Условие, заведомо невыполнимое, в регламентах других турниров не укоренившееся и только показывавшее, что авторы его несведущи в шахматном творчестве. В самом деле: кто может помешать участнику уединиться в номере гостиницы и анализировать позицию или даже сговориться с коллегой о взаимной помощи? И даже если приставить к участнику соглядатая, ходящего по пятам, что, конечно, невозможно, то и тогда толку не будет. Любой маэстро может прекрасно анализировать без доски, в уме. Всякий опытный шахматист знает, что даже во время обеда прерванная партия все время стоит перед умственным взором и мозг неутомимо работает над анализом всевозможных вариантов.
Другая интересная особенность петербургского матча-турнира: Суворин, очевидно принимавший участие в финансировании соревнования, объявил в «Новом времени», что газета «приобрела исключительное право на печатание в периодических изданиях в России партий предстоящего турнира». Поэтому зрителям запрещалось записывать ходы.
Из этой затеи тоже ничего не вышло, так как закон не охранял подобной монополии «Нового времени», а чтобы передать партии в печать с места игры, не обязательно было их записывать, а легко было запомнить. Ведь в каждом туре игралось только две партии! Так что они сразу стали появляться не только в «Новом времени», но и в других газетах.
Как же протекала борьба?
Блестяще стартовал Пилсбери, решившийся повторить свой гастингский успех, подчеркнуть, что тот не был случайным, и сделать заявку на мировое первенство выигрышем короткого турнирного «матча» у самого чемпиона мира.
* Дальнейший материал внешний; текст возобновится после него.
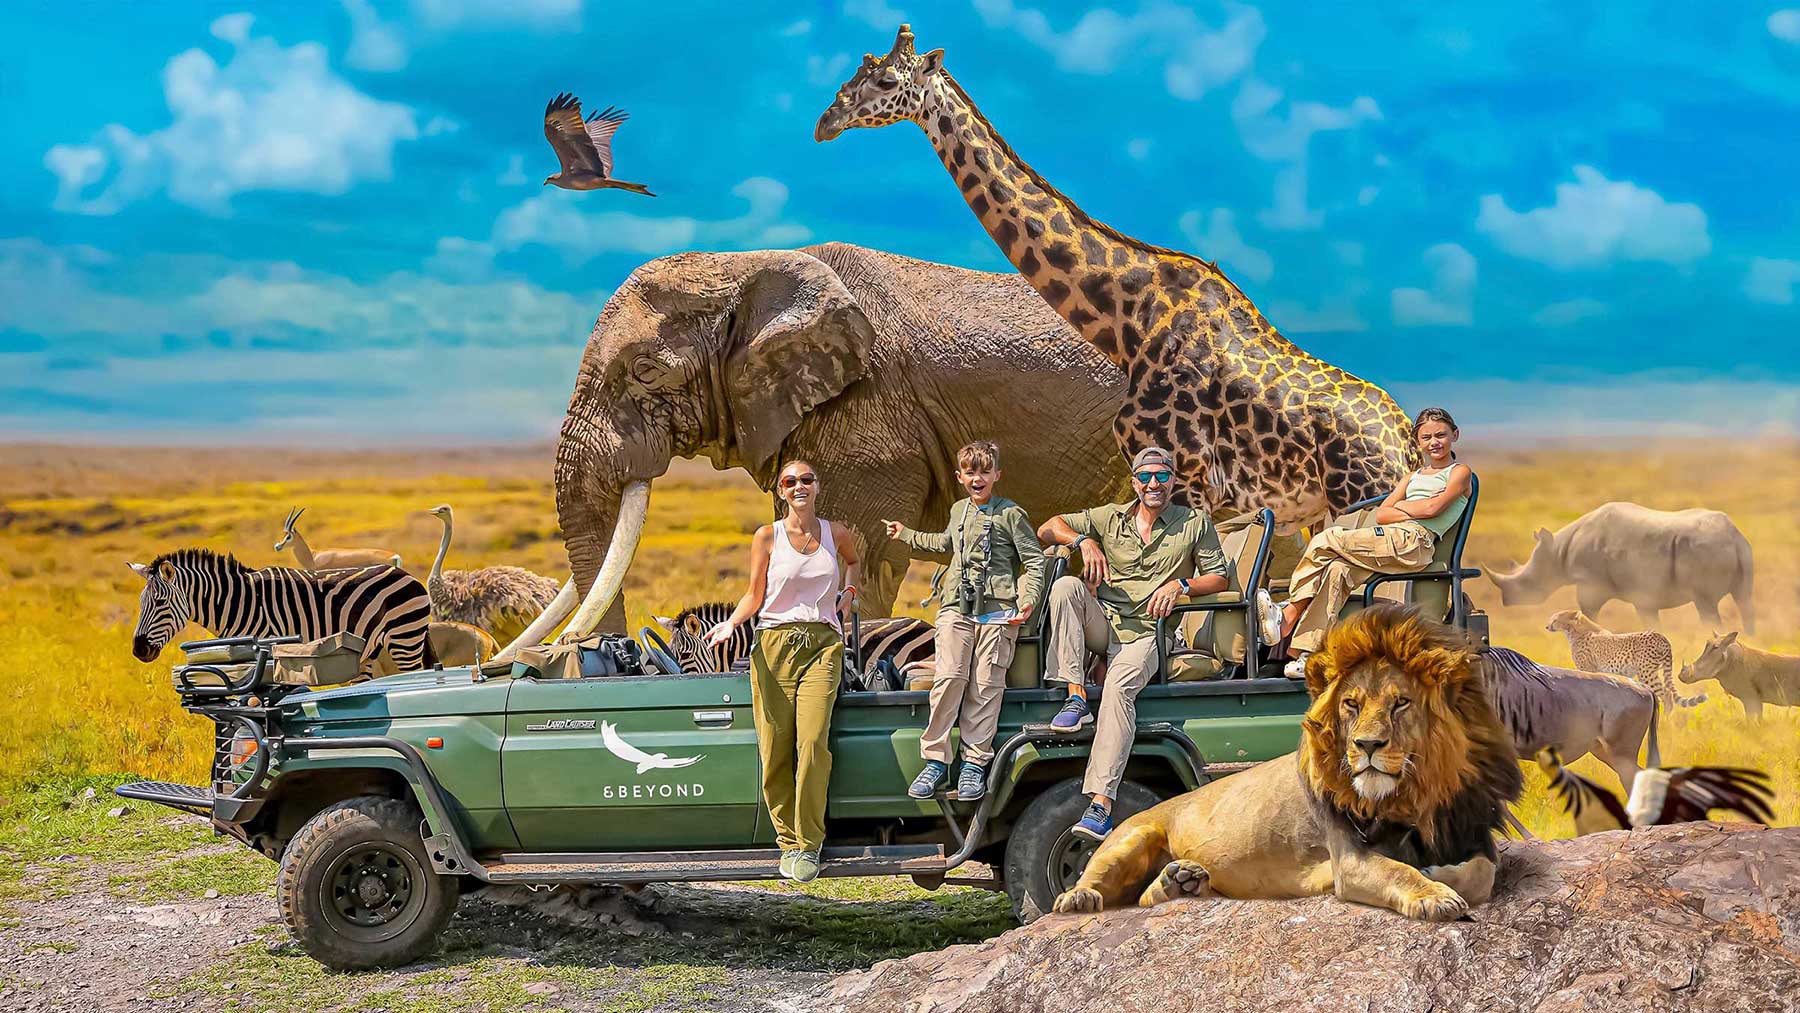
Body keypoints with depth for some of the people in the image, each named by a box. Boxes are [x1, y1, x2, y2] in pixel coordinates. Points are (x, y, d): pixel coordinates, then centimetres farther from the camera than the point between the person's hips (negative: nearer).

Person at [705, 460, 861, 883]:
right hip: (774, 644, 0)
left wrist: (850, 587, 15)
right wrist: (730, 623, -11)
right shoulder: (767, 536, 4)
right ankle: (788, 841, 11)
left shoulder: (836, 533, 9)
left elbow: (854, 560, 33)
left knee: (813, 741, -16)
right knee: (775, 748, -3)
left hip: (822, 645, 0)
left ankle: (809, 844, -8)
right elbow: (755, 596, 6)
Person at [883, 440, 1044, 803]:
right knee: (950, 676, -11)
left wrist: (1027, 602, -8)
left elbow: (1034, 560, 3)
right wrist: (907, 535, 47)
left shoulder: (1010, 514, 3)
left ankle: (974, 763, 0)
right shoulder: (959, 510, 19)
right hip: (956, 607, 3)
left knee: (986, 685, -6)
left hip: (997, 610, -3)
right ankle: (935, 760, -6)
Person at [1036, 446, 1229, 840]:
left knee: (1119, 687, -33)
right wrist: (1083, 540, -7)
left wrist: (1181, 585, -11)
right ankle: (1076, 697, -28)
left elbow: (1219, 577, 8)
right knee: (1066, 586, -28)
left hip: (1145, 634, -3)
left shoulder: (1195, 524, 10)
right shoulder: (1111, 517, 14)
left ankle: (1101, 805, -42)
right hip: (1102, 625, 3)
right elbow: (1048, 529, 12)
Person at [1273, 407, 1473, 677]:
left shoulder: (1460, 472, 13)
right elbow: (1381, 515, 19)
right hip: (1390, 539, 6)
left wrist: (1399, 505, 12)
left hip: (1414, 543, -6)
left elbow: (1433, 507, -5)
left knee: (1325, 541, -18)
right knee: (1337, 570, -25)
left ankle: (1290, 612, -12)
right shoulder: (1415, 476, 33)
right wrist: (1412, 512, 1)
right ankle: (1307, 655, -33)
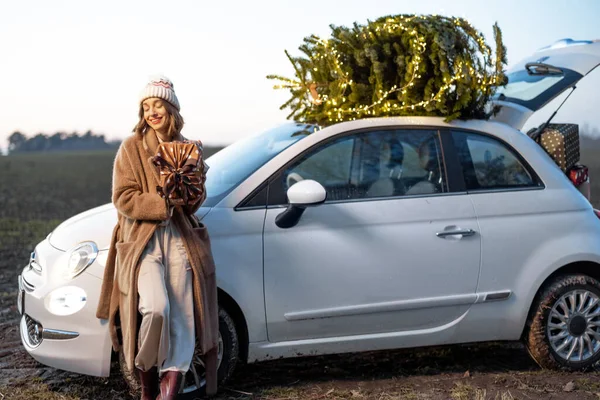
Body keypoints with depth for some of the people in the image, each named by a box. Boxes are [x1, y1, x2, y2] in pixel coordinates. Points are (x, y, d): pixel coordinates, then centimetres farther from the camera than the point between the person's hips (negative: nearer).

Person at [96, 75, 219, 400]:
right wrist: (165, 203, -16)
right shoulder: (132, 147, 1)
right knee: (155, 308, -22)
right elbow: (123, 199, -7)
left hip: (181, 239, 4)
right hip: (143, 240, -4)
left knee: (181, 316, -3)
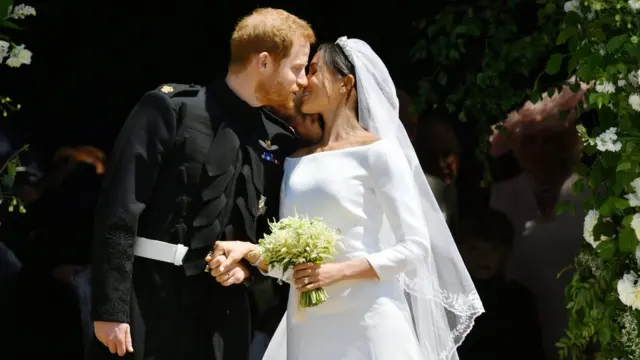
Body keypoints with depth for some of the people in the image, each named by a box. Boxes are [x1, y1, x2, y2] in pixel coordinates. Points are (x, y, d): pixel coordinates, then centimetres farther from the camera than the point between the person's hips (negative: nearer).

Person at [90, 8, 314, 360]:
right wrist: (110, 308, -15)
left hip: (221, 311, 5)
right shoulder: (171, 107, -5)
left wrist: (250, 265, -1)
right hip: (148, 300, -5)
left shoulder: (280, 142, 11)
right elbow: (120, 209, -10)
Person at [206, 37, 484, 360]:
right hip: (307, 325, 5)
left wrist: (338, 272, -16)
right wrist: (249, 251, -4)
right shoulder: (297, 161, 14)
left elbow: (414, 247, -7)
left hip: (365, 322, -5)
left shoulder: (377, 151, -2)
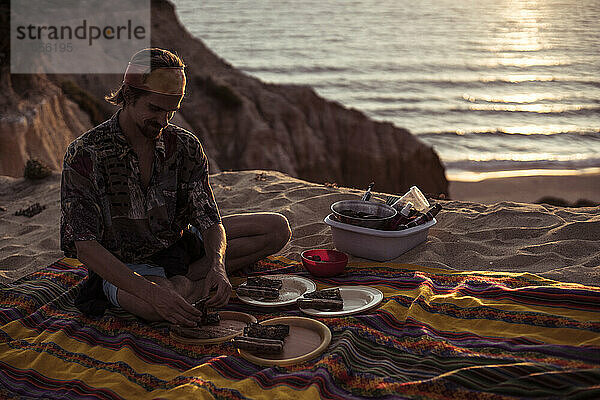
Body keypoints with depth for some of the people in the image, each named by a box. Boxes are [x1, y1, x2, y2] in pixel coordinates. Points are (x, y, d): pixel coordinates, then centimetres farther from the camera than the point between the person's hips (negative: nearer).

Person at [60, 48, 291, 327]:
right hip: (121, 265, -5)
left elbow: (209, 220, -7)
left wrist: (217, 267, -31)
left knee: (277, 228, -5)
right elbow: (86, 247, -23)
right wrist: (151, 292, -36)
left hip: (176, 246, 5)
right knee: (155, 306, -42)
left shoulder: (185, 146, -6)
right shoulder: (84, 155, -19)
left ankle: (179, 278, -11)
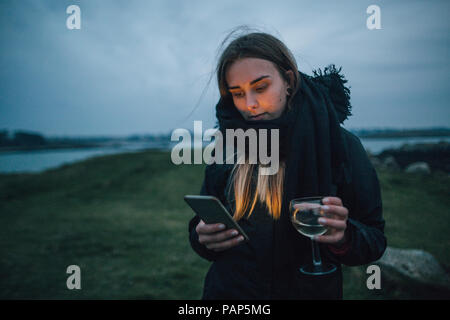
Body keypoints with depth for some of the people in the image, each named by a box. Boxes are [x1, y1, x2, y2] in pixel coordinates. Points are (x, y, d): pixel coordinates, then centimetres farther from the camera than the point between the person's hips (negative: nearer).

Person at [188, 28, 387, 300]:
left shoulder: (341, 145, -12)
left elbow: (375, 241, -8)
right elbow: (199, 230, 4)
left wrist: (342, 238, -29)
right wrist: (203, 238, -18)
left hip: (312, 290, -1)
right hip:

В первой половине турнира Пилсбери из девяти партий выиграл пять (в том числе две у Ласкера при одной ничьей с ним) и проиграл только одну партию (Стейницу, при двух ничьих с ним).
Казалось, что после такого изумительного рывка победа Пилсбери в матче-турнире предрешена. Но затем случилось нечто непредвиденное и ужасное. У него началось заболевание, которое десять лет спустя свело его в могилу.
В трагической судьбе молодого американца печальную роль сыграли «гостеприимство» петербургских меценатов и их дикие понятия об общественной морали вообще и о спортивном режиме, в частности.
Закатив перед началом матча-турнира его участникам пышный ужин в фешенебельном ресторане, они затем предложили Пилсбери отправиться в один из публичных домов, которые в то время легально существовали в Петербурге. Захмелевший американский маэстро согласился и во время случайной связи заразился сифилисом, который тогда медицина считала неизлечимым.
Обнаружив симптомы страшной болезни как раз по окончании первой половины соревнования, Пилсбери, конечно, пришел в отчаяние и думал лишь о том, чтобы кое-как сыграть оставшиеся партии и всерьез заняться лечением. В девяти партиях на финише он потерпел шесть поражений и лишь три свел вничью.
Ровно и уверенно с начала и до конца провел матч-турнир Ласкер, положивший этим успехом начало многим новым замечательным победам. Он взял первый приз, набрав 11½ очков из восемнадцати возможных, и на два очка обогнал следующего за ним Стейница. Третьим был Пилсбери – 8 очков, последним – Чигорин, набравший лишь 7 очков.
Михаил Иванович стартовал исключительно неудачно. Выигрыш его в первом туре у старого друга-врага Стейница оказался единственной победой Чигорина в первой половине турнира. Из следующих восьми партий он лишь в одной добился ничьей, а остальные проиграл! Обычная «катастрофа», когда шахматист играет не творчески, а искусственно взвинчивает себя и без должных предпосылок доводит сразу накал борьбы до предела.
Не только подстрекательство болельщиков, знакомых и стремление угодить общественным ожиданиям виною подобных провалов, а есть еще и чисто психологическая причина. Если маэстро ставит перед собою задачу перед началом соревнования обязательно взять в нем первый приз (только первый, без всякого компромисса вроде второго или третьего!) и начинает игру под знаком «пан или пропал», он перед этим высчитывает количество очков, нужное для единоличной победы.